start THE INPUT
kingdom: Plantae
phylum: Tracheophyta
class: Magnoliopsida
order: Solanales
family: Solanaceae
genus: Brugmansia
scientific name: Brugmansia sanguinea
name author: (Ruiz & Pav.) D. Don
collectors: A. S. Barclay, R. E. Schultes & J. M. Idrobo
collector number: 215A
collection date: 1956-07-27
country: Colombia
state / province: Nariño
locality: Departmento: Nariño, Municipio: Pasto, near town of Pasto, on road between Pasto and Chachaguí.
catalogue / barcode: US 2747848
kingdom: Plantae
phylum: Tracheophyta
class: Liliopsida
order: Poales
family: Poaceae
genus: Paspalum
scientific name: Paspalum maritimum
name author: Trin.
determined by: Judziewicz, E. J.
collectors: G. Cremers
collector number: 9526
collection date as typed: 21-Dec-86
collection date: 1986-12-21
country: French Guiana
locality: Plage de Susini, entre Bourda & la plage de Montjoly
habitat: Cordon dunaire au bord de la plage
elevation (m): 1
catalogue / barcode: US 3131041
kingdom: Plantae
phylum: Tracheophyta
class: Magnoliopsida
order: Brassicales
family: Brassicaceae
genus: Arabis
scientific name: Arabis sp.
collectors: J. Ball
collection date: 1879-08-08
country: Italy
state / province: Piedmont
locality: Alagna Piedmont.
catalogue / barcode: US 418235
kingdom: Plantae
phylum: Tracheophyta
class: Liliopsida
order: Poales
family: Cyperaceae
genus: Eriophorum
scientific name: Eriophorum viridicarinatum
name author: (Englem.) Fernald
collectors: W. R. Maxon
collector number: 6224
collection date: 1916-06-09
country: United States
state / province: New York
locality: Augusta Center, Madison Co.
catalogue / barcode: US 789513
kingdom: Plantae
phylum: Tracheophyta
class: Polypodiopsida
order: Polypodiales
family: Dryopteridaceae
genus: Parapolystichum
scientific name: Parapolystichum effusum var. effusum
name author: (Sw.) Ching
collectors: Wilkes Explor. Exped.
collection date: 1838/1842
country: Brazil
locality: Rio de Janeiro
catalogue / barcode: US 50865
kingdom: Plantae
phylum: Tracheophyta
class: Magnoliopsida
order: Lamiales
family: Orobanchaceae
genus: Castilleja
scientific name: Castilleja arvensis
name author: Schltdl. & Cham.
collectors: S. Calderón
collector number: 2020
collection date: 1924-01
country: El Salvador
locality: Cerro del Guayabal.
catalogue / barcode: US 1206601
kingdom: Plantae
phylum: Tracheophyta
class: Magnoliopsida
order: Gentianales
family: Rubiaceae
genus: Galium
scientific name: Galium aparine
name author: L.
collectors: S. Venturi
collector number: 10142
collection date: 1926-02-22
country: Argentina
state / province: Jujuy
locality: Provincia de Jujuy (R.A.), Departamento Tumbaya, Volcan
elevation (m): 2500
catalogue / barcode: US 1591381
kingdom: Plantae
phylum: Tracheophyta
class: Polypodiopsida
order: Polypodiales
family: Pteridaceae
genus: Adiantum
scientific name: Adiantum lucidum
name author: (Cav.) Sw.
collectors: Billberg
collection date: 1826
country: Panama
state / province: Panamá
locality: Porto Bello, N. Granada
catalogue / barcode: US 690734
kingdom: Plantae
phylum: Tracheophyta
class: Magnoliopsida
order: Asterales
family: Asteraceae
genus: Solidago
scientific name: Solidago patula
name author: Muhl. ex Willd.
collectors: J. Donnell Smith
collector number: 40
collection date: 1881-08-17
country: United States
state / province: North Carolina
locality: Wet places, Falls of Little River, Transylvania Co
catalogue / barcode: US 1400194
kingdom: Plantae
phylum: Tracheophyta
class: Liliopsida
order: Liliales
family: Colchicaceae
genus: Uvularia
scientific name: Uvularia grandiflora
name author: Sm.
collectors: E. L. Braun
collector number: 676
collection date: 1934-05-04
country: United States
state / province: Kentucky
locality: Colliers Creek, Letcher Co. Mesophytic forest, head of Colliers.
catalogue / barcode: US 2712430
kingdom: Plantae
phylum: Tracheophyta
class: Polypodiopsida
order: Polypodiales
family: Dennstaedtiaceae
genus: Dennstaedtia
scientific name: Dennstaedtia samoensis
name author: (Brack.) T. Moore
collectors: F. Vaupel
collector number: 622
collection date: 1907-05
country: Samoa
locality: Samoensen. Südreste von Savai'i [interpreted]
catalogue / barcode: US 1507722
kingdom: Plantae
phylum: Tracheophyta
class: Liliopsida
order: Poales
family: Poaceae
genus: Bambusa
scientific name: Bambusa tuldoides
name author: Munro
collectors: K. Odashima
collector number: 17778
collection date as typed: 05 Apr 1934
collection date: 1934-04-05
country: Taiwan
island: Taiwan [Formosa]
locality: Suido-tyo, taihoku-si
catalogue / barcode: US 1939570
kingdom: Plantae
end THE INPUT
WORK TO BE COMPLETED: Render the lines of the listing as a numbered list, starting with the line that contains "collectors: A. S." and ending with the line that contains "country: French Guiana", both included, and omit any blank lines.

ANSWER IN FULL:
1. collectors: A. S. Barclay, R. E. Schultes & J. M. Idrobo
2. collector number: 215A
3. collection date: 1956-07-27
4. country: Colombia
5. state / province: Nariño
6. locality: Departmento: Nariño, Municipio: Pasto, near town of Pasto, on road between Pasto and Chachaguí.
7. catalogue / barcode: US 2747848
8. kingdom: Plantae
9. phylum: Tracheophyta
10. class: Liliopsida
11. order: Poales
12. family: Poaceae
13. genus: Paspalum
14. scientific name: Paspalum maritimum
15. name author: Trin.
16. determined by: Judziewicz, E. J.
17. collectors: G. Cremers
18. collector number: 9526
19. collection date as typed: 21-Dec-86
20. collection date: 1986-12-21
21. country: French Guiana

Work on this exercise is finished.